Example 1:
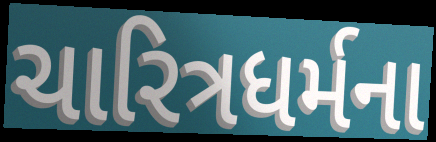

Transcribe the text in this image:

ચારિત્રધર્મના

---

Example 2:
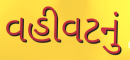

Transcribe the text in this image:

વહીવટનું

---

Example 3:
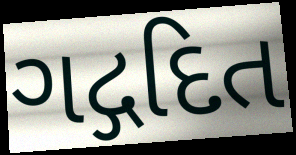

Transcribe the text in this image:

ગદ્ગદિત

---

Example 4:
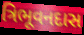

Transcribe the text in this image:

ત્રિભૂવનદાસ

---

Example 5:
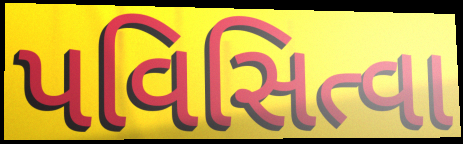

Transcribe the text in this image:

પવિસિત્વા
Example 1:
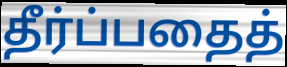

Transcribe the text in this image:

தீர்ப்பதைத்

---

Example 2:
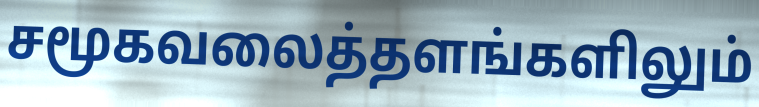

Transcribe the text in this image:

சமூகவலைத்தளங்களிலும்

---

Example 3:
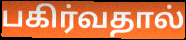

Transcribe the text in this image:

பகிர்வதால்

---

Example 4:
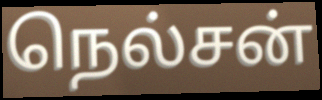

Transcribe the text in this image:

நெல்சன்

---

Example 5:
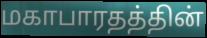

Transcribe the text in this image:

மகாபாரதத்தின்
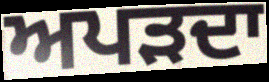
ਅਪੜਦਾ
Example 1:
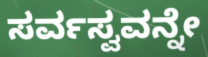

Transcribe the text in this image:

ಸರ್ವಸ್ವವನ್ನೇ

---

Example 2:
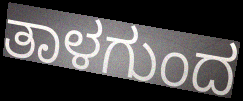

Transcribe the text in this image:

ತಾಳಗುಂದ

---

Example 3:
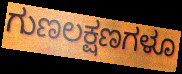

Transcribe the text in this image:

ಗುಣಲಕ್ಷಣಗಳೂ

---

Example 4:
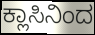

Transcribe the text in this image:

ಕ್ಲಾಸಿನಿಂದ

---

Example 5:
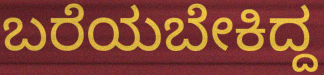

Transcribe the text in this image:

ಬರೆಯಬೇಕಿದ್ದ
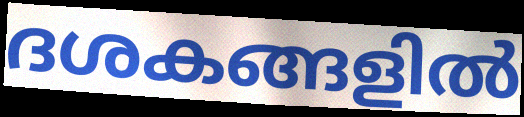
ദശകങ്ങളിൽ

________

• **Work to be completed**
Give every record again without changing a word. Exclude the pictures.

• **Answer section**
Example 1:

Transcribe the text in this image:

ચારિત્રધર્મના

---

Example 2:

Transcribe the text in this image:

વહીવટનું

---

Example 3:

Transcribe the text in this image:

ગદ્ગદિત

---

Example 4:

Transcribe the text in this image:

ત્રિભૂવનદાસ

---

Example 5:

Transcribe the text in this image:

પવિસિત્વા
Example 1:

Transcribe the text in this image:

தீர்ப்பதைத்

---

Example 2:

Transcribe the text in this image:

சமூகவலைத்தளங்களிலும்

---

Example 3:

Transcribe the text in this image:

பகிர்வதால்

---

Example 4:

Transcribe the text in this image:

நெல்சன்

---

Example 5:

Transcribe the text in this image:

மகாபாரதத்தின்
ਅਪੜਦਾ
Example 1:

Transcribe the text in this image:

ಸರ್ವಸ್ವವನ್ನೇ

---

Example 2:

Transcribe the text in this image:

ತಾಳಗುಂದ

---

Example 3:

Transcribe the text in this image:

ಗುಣಲಕ್ಷಣಗಳೂ

---

Example 4:

Transcribe the text in this image:

ಕ್ಲಾಸಿನಿಂದ

---

Example 5:

Transcribe the text in this image:

ಬರೆಯಬೇಕಿದ್ದ
ദശകങ്ങളിൽ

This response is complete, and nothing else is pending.